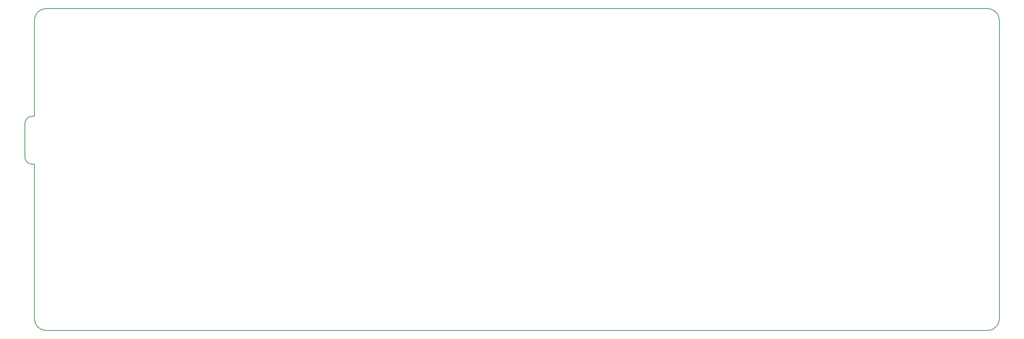
<source format=gbr>
%TF.GenerationSoftware,KiCad,Pcbnew,(5.0.0)*%
%TF.CreationDate,2018-08-30T21:22:28+03:00*%
%TF.ProjectId,cpm43,63706D34332E6B696361645F70636200,rev?*%
%TF.SameCoordinates,Original*%
%TF.FileFunction,Profile,NP*%
%FSLAX46Y46*%
G04 Gerber Fmt 4.6, Leading zero omitted, Abs format (unit mm)*
G04 Created by KiCad (PCBNEW (5.0.0)) date 08/30/18 21:22:28*
%MOMM*%
%LPD*%
G01*
G04 APERTURE LIST*
%ADD10C,0.200000*%
G04 APERTURE END LIST*
D10*
X33274000Y-97282000D02*
X32766000Y-97282000D01*
X32766000Y-85852000D02*
X33274000Y-85852000D01*
X33274000Y-62992000D02*
X33274000Y-85852000D01*
X33274000Y-97282000D02*
X33274000Y-134112000D01*
X30988000Y-87630000D02*
X30988000Y-95504000D01*
X30988000Y-87630000D02*
G75*
G02X32766000Y-85852000I1778000J0D01*
G01*
X32766000Y-97282000D02*
G75*
G02X30988000Y-95504000I0J1778000D01*
G01*
X36068000Y-60198000D02*
X260350000Y-60198000D01*
X260350000Y-136906000D02*
X36068000Y-136906000D01*
X263144000Y-62992000D02*
X263144000Y-134112000D01*
X260350000Y-60198000D02*
G75*
G02X263144000Y-62992000I0J-2794000D01*
G01*
X263144000Y-134112000D02*
G75*
G02X260350000Y-136906000I-2794000J0D01*
G01*
X36068000Y-136906000D02*
G75*
G02X33274000Y-134112000I0J2794000D01*
G01*
X33274000Y-62992000D02*
G75*
G02X36068000Y-60198000I2794000J0D01*
G01*
M02*

</source>
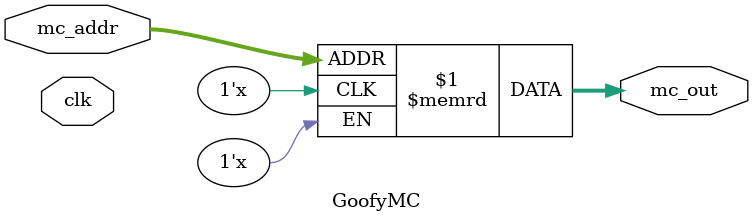
<source format=v>
module GoofyMC (
	input clk,

	input [11:0] mc_addr,
	output [63:0] mc_out
);
	reg [63:0] memory [0:12'hFFF];

	assign mc_out = memory[mc_addr];

	initial begin
		`ifdef MICROCODE
				$readmemh(`MICROCODE, memory);
		`endif
    end
endmodule
</source>
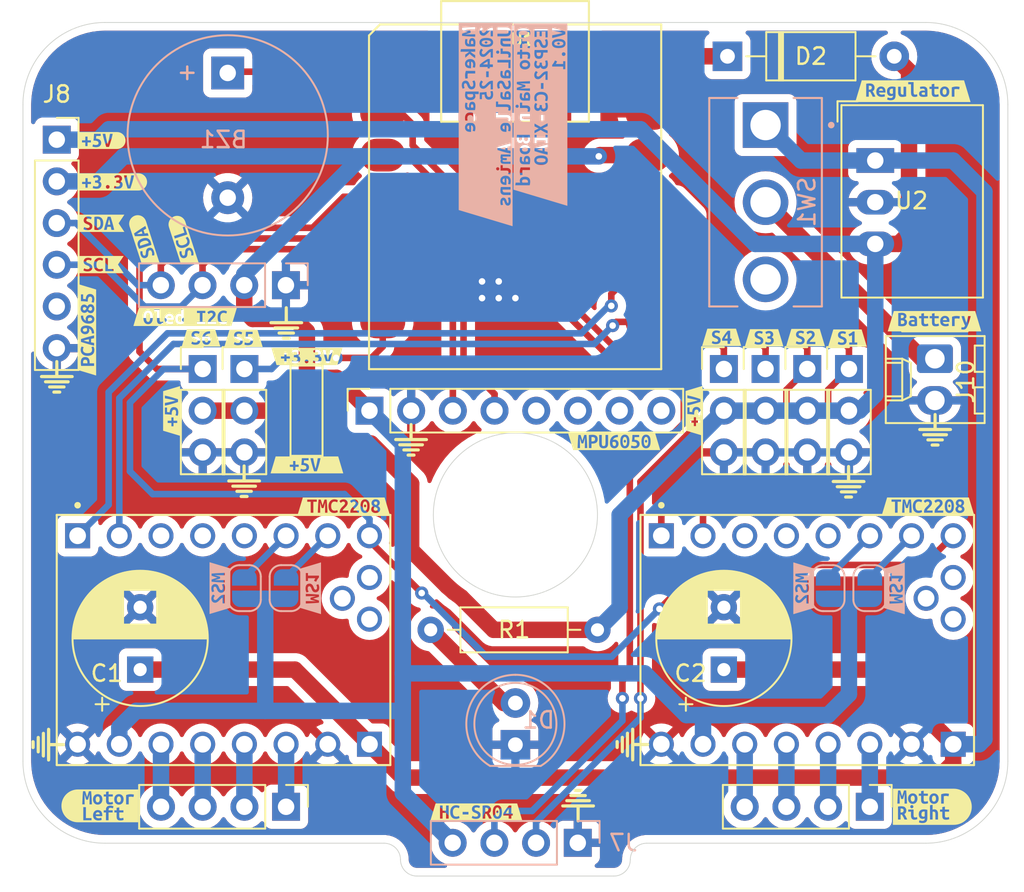
<source format=kicad_pcb>
(kicad_pcb
	(version 20240108)
	(generator "pcbnew")
	(generator_version "8.0")
	(general
		(thickness 1.6)
		(legacy_teardrops no)
	)
	(paper "A4")
	(layers
		(0 "F.Cu" signal "Front")
		(31 "B.Cu" signal "Back")
		(34 "B.Paste" user)
		(35 "F.Paste" user)
		(36 "B.SilkS" user "B.Silkscreen")
		(37 "F.SilkS" user "F.Silkscreen")
		(38 "B.Mask" user)
		(39 "F.Mask" user)
		(44 "Edge.Cuts" user)
		(45 "Margin" user)
		(46 "B.CrtYd" user "B.Courtyard")
		(47 "F.CrtYd" user "F.Courtyard")
		(49 "F.Fab" user)
	)
	(setup
		(stackup
			(layer "F.SilkS"
				(type "Top Silk Screen")
			)
			(layer "F.Paste"
				(type "Top Solder Paste")
			)
			(layer "F.Mask"
				(type "Top Solder Mask")
				(color "Green")
				(thickness 0.01)
			)
			(layer "F.Cu"
				(type "copper")
				(thickness 0.035)
			)
			(layer "dielectric 1"
				(type "core")
				(thickness 1.51)
				(material "FR4")
				(epsilon_r 4.5)
				(loss_tangent 0.02)
			)
			(layer "B.Cu"
				(type "copper")
				(thickness 0.035)
			)
			(layer "B.Mask"
				(type "Bottom Solder Mask")
				(color "Green")
				(thickness 0.01)
			)
			(layer "B.Paste"
				(type "Bottom Solder Paste")
			)
			(layer "B.SilkS"
				(type "Bottom Silk Screen")
			)
			(copper_finish "None")
			(dielectric_constraints no)
		)
		(pad_to_mask_clearance 0)
		(allow_soldermask_bridges_in_footprints no)
		(aux_axis_origin 130 80)
		(grid_origin 130 80)
		(pcbplotparams
			(layerselection 0x00010fc_ffffffff)
			(plot_on_all_layers_selection 0x0000000_00000000)
			(disableapertmacros no)
			(usegerberextensions no)
			(usegerberattributes yes)
			(usegerberadvancedattributes yes)
			(creategerberjobfile yes)
			(dashed_line_dash_ratio 12.000000)
			(dashed_line_gap_ratio 3.000000)
			(svgprecision 4)
			(plotframeref no)
			(viasonmask no)
			(mode 1)
			(useauxorigin no)
			(hpglpennumber 1)
			(hpglpenspeed 20)
			(hpglpendiameter 15.000000)
			(pdf_front_fp_property_popups yes)
			(pdf_back_fp_property_popups yes)
			(dxfpolygonmode yes)
			(dxfimperialunits yes)
			(dxfusepcbnewfont yes)
			(psnegative no)
			(psa4output no)
			(plotreference yes)
			(plotvalue yes)
			(plotfptext yes)
			(plotinvisibletext no)
			(sketchpadsonfab no)
			(subtractmaskfromsilk no)
			(outputformat 1)
			(mirror no)
			(drillshape 1)
			(scaleselection 1)
			(outputdirectory "")
		)
	)
	(net 0 "")
	(net 1 "GND")
	(net 2 "Net-(D1-A)")
	(net 3 "+5V")
	(net 4 "Buzzer")
	(net 5 "Servo-1")
	(net 6 "Servo-2")
	(net 7 "Servo-3")
	(net 8 "Servo-4")
	(net 9 "Servo-5")
	(net 10 "unconnected-(J13-Pin_5-Pad5)")
	(net 11 "+3.3V")
	(net 12 "Echo")
	(net 13 "Trig")
	(net 14 "SCL")
	(net 15 "SDA")
	(net 16 "Net-(D2-K)")
	(net 17 "unconnected-(J8-Pin_5-Pad5)")
	(net 18 "+BATT")
	(net 19 "unconnected-(SW1-C-Pad3)")
	(net 20 "Net-(J5-Pin_2)")
	(net 21 "Net-(J10-Pin_1)")
	(net 22 "Net-(J9-Pin_2)")
	(net 23 "Net-(J9-Pin_1)")
	(net 24 "Net-(J9-Pin_3)")
	(net 25 "Net-(J9-Pin_4)")
	(net 26 "Net-(J11-Pin_2)")
	(net 27 "Net-(J11-Pin_4)")
	(net 28 "Net-(J11-Pin_1)")
	(net 29 "Net-(J11-Pin_3)")
	(net 30 "Net-(JP3-B)")
	(net 31 "Net-(JP4-B)")
	(net 32 "Net-(JP6-B)")
	(net 33 "Net-(JP7-B)")
	(net 34 "unconnected-(U3-DIAG-PadJP3_1)")
	(net 35 "unconnected-(U3-PadVREF)")
	(net 36 "unconnected-(U3-PDN{slash}UART2-PadJP1_5)")
	(net 37 "unconnected-(U3-INDEX-PadJP3_2)")
	(net 38 "unconnected-(U3-PDN{slash}UART1-PadJP1_4)")
	(net 39 "unconnected-(U4-PadVREF)")
	(net 40 "unconnected-(U4-INDEX-PadJP3_2)")
	(net 41 "unconnected-(U4-PDN{slash}UART1-PadJP1_4)")
	(net 42 "unconnected-(U4-PDN{slash}UART2-PadJP1_5)")
	(net 43 "EN-Driver")
	(net 44 "unconnected-(U4-DIAG-PadJP3_1)")
	(net 45 "unconnected-(J13-Pin_8-Pad8)")
	(net 46 "unconnected-(J13-Pin_6-Pad6)")
	(net 47 "unconnected-(J13-Pin_7-Pad7)")
	(footprint "Diode_THT:D_A-405_P10.16mm_Horizontal" (layer "F.Cu") (at 142.92 52.06))
	(footprint "Jumper:SolderJumper-3_P2.0mm_Open_TrianglePad1.0x1.5mm_NumberLabels" (layer "F.Cu") (at 117.3 73.65 90))
	(footprint "kibuzzard-66E45A06" (layer "F.Cu") (at 117.3 70.348))
	(footprint "LOGO" (layer "F.Cu") (at 102.062553 71.597801))
	(footprint "LOGO" (layer "F.Cu") (at 150.29655 77.990289))
	(footprint "kibuzzard-66E45C9B" (layer "F.Cu") (at 109.726898 63.332584 108))
	(footprint "kibuzzard-66E45B85" (layer "F.Cu") (at 113.434627 69.245399))
	(footprint "kibuzzard-66E45BBF" (layer "F.Cu") (at 105.44779 59.713663))
	(footprint "Connector_PinHeader_2.54mm:PinHeader_1x03_P2.54mm_Vertical" (layer "F.Cu") (at 113.49 71.11))
	(footprint "LOGO" (layer "F.Cu") (at 101.536211 93.994146 -90))
	(footprint "LOGO" (layer "F.Cu") (at 137.1185 93.987645 -90))
	(footprint "Connector_PinSocket_2.54mm:PinSocket_1x06_P2.54mm_Vertical" (layer "F.Cu") (at 102.06 57.14))
	(footprint "kibuzzard-66E45B4D" (layer "F.Cu") (at 147.675637 69.193623))
	(footprint "kibuzzard-66E45B34" (layer "F.Cu") (at 142.566613 69.177951))
	(footprint "kibuzzard-66E45FF5" (layer "F.Cu") (at 155.4 97.78))
	(footprint "kibuzzard-66E45AAF" (layer "F.Cu") (at 155.531875 68.19962))
	(footprint "kibuzzard-66E46157" (layer "F.Cu") (at 127.621966 98.101932))
	(footprint "Connector_PinHeader_2.54mm:PinHeader_1x03_P2.54mm_Vertical" (layer "F.Cu") (at 142.7 71.11))
	(footprint "Connector_PinHeader_2.54mm:PinHeader_1x04_P2.54mm_Vertical" (layer "F.Cu") (at 151.59 97.78 -90))
	(footprint "kibuzzard-66E460BA" (layer "F.Cu") (at 103.931947 68.729117 90))
	(footprint "Resistor_THT:R_Axial_DIN0207_L6.3mm_D2.5mm_P10.16mm_Horizontal" (layer "F.Cu") (at 135 87 180))
	(footprint "kibuzzard-66E45B47" (layer "F.Cu") (at 145.152469 69.209295))
	(footprint "Capacitor_THT:CP_Radial_D8.0mm_P3.80mm" (layer "F.Cu") (at 107.14 89.422651 90))
	(footprint "Connector_PinHeader_2.54mm:PinHeader_1x03_P2.54mm_Vertical" (layer "F.Cu") (at 110.95 71.11))
	(footprint "Connector_Molex:Molex_KK-254_AE-6410-02A_1x02_P2.54mm_Vertical"
		(layer "F.Cu")
		(uuid "6a0e5232-6355-42c0-82ef-dd8a3e2890c6")
		(at 155.555 70.485 -90)
		(descr "Molex KK-254 Interconnect System, old/engineering part number: AE-6410-02A example for new part number: 22-27-2021, 2 Pins (http://www.molex.com/pdm_docs/sd/022272021_sd.pdf), generated with kicad-footprint-generator")
		(tags "connector Molex KK-254 vertical")
		(property "Reference" "J10"
			(at 1.387 -1.877 90)
			(layer "F.SilkS")
			(uuid "4d431642-0288-45dd-b9ed-70d69fd541a7")
			(effects
				(font
					(size 1 1)
					(thickness 0.15)
				)
			)
		)
		(property "Value" "Conn_01x02"
			(at 1.27 3.81 180)
			(layer "F.Fab")
			(uuid "8001bbd6-7649-40bc-8463-0c0cf9dc822d")
			(effects
				(font
					(size 1 1)
					(thickness 0.15)
				)
			)
		)
		(property "Footprint" "Connector_Molex:Molex_KK-254_AE-6410-02A_1x02_P2.54mm_Vertical"
			(at 0 0 -90)
			(unlocked yes)
			(layer "F.Fab")
			(hide yes)
			(uuid "f420251f-acc9-4f97-ab00-793a9732a265")
			(effects
				(font
					(size 1.27 1.27)
					(thickness 0.15)
				)
			)
		)
		(property "Datasheet" ""
			(at 0 0 -90)
			(unlocked yes)
			(layer "F.Fab")
			(hide yes)
			(uuid "fd1586da-4f7e-4e3f-b190-bc27d7129fdb")
			(effects
				(font
					(size 1.27 1.27)
					(thickness 0.15)
				)
			)
		)
		(property "Description" "Generic connector, single row, 01x02, script generated (kicad-library-utils/schlib/autogen/connector/)"
			(at 0 0 -90)
			(unlocked yes)
			(layer "F.Fab")
			(hide yes)
			(uuid "d447da2d-e4ca-4bc5-851c-b00e88cd275d")
			(effects
				(font
					(size 1.27 1.27)
					(thickness 0.15)
				)
			)
		)
		(property ki_fp_filters "Connector*:*_1x??_*")
		(path "/7bf9cc4d-a611-4db5-a987-771831017a5c")
		(sheetname "Racine")
		(sheetfile "Otto-ESP32-XIAO.kicad_sch")
		(attr through_hole)
		(fp_line
			(start -1.38 2.99)
			(end 3.92 2.99)
			(stroke
				(width 0.12)
				(type solid)
			)
			(layer "F.SilkS")
			(uuid "1386858c-e5be-458c-8ea7-6ab8fb2de44e")
		)
		(fp_line
			(start 0 2.99)
			(end 0 1.99)
			(stroke
				(width 0.12)
				(type solid)
			)
			(layer "F.SilkS")
			(uuid "755d1758-e536-4a0c-b1ec-53508de13145")
		)
		(fp_line
			(start 0.25 2.99)
			(end 0.25 1.99)
			(stroke
				(width 0.12)
				(type solid)
			)
			(layer "F.SilkS")
			(uuid "d85efdba-94d4-4446-ad68-73139aff3719")
		)
		(fp_line
			(start 2.29 2.99)
			(end 2.29 1.99)
			(stroke
				(width 0.12)
				(type solid)
			)
			(layer "F.SilkS")
			(uuid "6912b278-fdba-4477-9852-a3cf2be7757d")
		)
		(fp_line
			(start 3.92 2.99)
			(end 3.92 -3.03)
			(stroke
				(width 0.12)
				(type solid)
			)
			(layer "F.SilkS")
			(uuid "fb6d574c-f7e8-4ea9-9970-8c546b108759")
		)
		(fp_line
			(start 0 1.99)
			(end 2.54 1.99)
			(stroke
				(width 0.12)
				(type solid)
			)
			(layer "F.SilkS")
			(uuid "523dbad7-735c-4db0-8c53-805024c77aba")
		)
		(fp_line
			(start 0 1.99)
			(end 0.25 1.46)
			(stroke
				(width 0.12)
				(type solid)
			)
			(layer "F.SilkS")
			(uuid "6d8fd0a3-2224-43dc-aa77-4fa5025af5c6")
		)
		(fp_line
			(start 2.54 1.99)
			(end 2.54 2.99)
			(stroke
				(width 0.12)
				(type solid)
			)
			(layer "F.SilkS")
			(uuid "a805cf53-20f7-49f5-897b-7f7c8a22137b")
		)
		(fp_line
			(start 0.25 1.46)
			(end 2.29 1.46)
			(stroke
				(width 0.12)
				(type solid)
			)
			(layer "F.SilkS")
			(uuid "3bcc42a5-625c-434f-82fe-be38e2b3f75a")
		)
		(fp_line
			(start 2.29 1.46)
			(end 2.54 1.99)
			(stroke
				(width 0.12)
				(type solid)
			)
			(layer "F.SilkS")
			(uuid "36d6adaa-fbc3-4555-8add-ea0d2ff4d7f1")
		)
		(fp_line
			(start -1.67 -2)
			(end -1.67 2)
			(stroke
				(width 0.12)
				(type solid)
			)
			(layer "F.SilkS")
			(uuid "be299c8d-b1df-49d7-8e91-0b84425f52ba")
		)
		(fp_line
			(start -0.8 -2.43)
			(end 0.8 -2.43)
			(stroke
				(width 0.12)
				(type solid)
			)
			(layer "F.SilkS")
			(uuid "8797842f-7e2e-4b1f-a68a-5b194178d86c")
		)
		(fp_line
			(start 0.8 -2.43)
			(end 0.8 -3.03)
			(stroke
				(width 0.12)
				(type soli
... [696050 chars truncated]
</source>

========================================

* Task
In the answer, repeat exactly the lines from the top of the entries above through the line with "G04 Gerber Fmt", and leave pictures out of it.

* Output of the exercise
<source format=gbr>
%TF.GenerationSoftware,KiCad,Pcbnew,(5.0.0)*%
%TF.CreationDate,2018-08-30T21:22:28+03:00*%
%TF.ProjectId,cpm43,63706D34332E6B696361645F70636200,rev?*%
%TF.SameCoordinates,Original*%
%TF.FileFunction,Profile,NP*%
%FSLAX46Y46*%
G04 Gerber Fmt 4.6, Leading zero omitted, Abs format (unit mm)*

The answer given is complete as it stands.